When asked if it was necessary to come up with an additional bet on multiple legs instead of dropping the Pick-8 and leaving the remaining bets as they were before October, Settlemoir didn’t necessarily think less is more.

“You know, I’ve never had a customer tell me we have too many deployment options,” Settlemoir said. “I think you can get to a point where there’s too much going on in a race in terms of different types of betting and then you dilute the other pools. So that is something we pay very close attention to.”

Les Stark, a big player at The Meadowlands, likes multi-leg betting, but the Pick-8 wasn’t his thing.

“I might have bet on it once when the carryover was pretty big,” Stark said of the discontinued Pick-8. “Other than that, I never thought about it.”

Stark said he has no objection to The Meadowlands adding the extra Pick-5 and removing something he would never bet, “as long as it doesn’t bastardize and shrink the pools to the point where you don’t want to play anymore. them.”

His example was the handful of Pick-3s at The Big M.

“Most of them, especially on a Friday night, are not going to have pools that are large enough that, at least for me, I would consider betting in,” Stark said. “So I like the Pick-5. My only concern would be that the second would take money out of the first and that they would both be smaller than when the single Pick-5 stood alone.
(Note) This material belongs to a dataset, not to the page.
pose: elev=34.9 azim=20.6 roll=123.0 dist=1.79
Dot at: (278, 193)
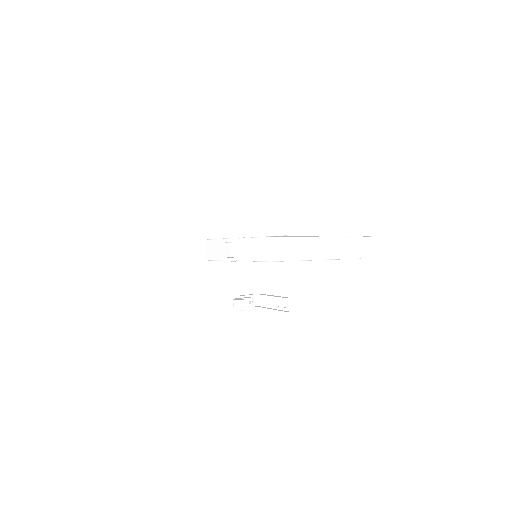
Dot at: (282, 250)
“I would like to see them try to chart better races to make the product more attractive. They are doing everything they can to figure things out because their product sucks right now.

Stark said if some of the name horses that are starting to qualify end up racing at The Meadowlands, their product will improve quite a bit. However, just the fact that it’s the Championship Meet isn’t enough to get his attention.
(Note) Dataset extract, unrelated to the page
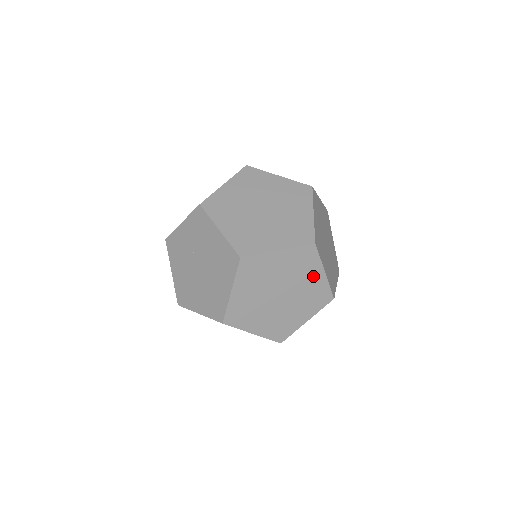
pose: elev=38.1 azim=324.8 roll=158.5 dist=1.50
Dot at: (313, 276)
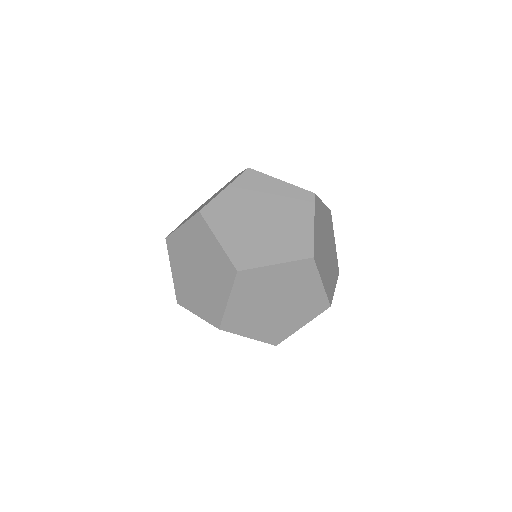
Dot at: occluded
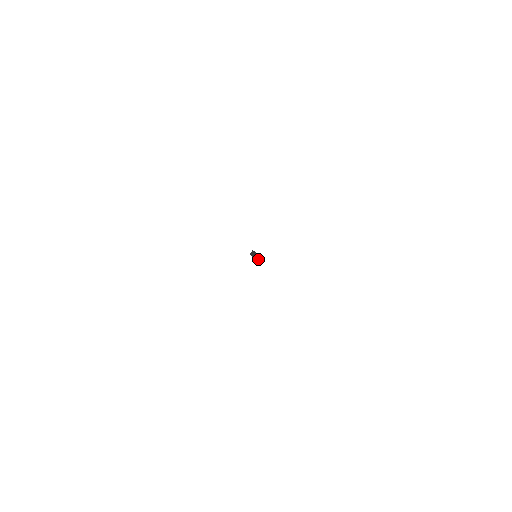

“If there are things that look plausible to me to bet on, then I will,” Stark said. “I’m not good at picking the best $4,000 claimer, which has all bad rules. I’m not good at that. I am better at finding young horses that may have potential and that are not (a chance of) 4-5. That’s what I’m looking for.”

Just as the Pick-8 was for the past six months, the Late Pick-5 is now on the clock, so to speak, according to Settlemoir.

“That’s what we do with everything,” Settlemoir said. “We’re trying just about everything we can and some things are successful, some things aren’t, and some things are in the middle and we’ll see where this ends up.

“I hope he attracts more attention and I think we’ll definitely see him handle more than the Pick-8. But you know, we have to keep an eye on this stuff and if it works, great, we’ll keep doing it, and if it doesn’t work, we’ll go back to the drawing board. That’s one of the things that Jeff (Gural) always wanted to continue doing: try different ideas and try different things and listen to the customer. And those are the things we do.”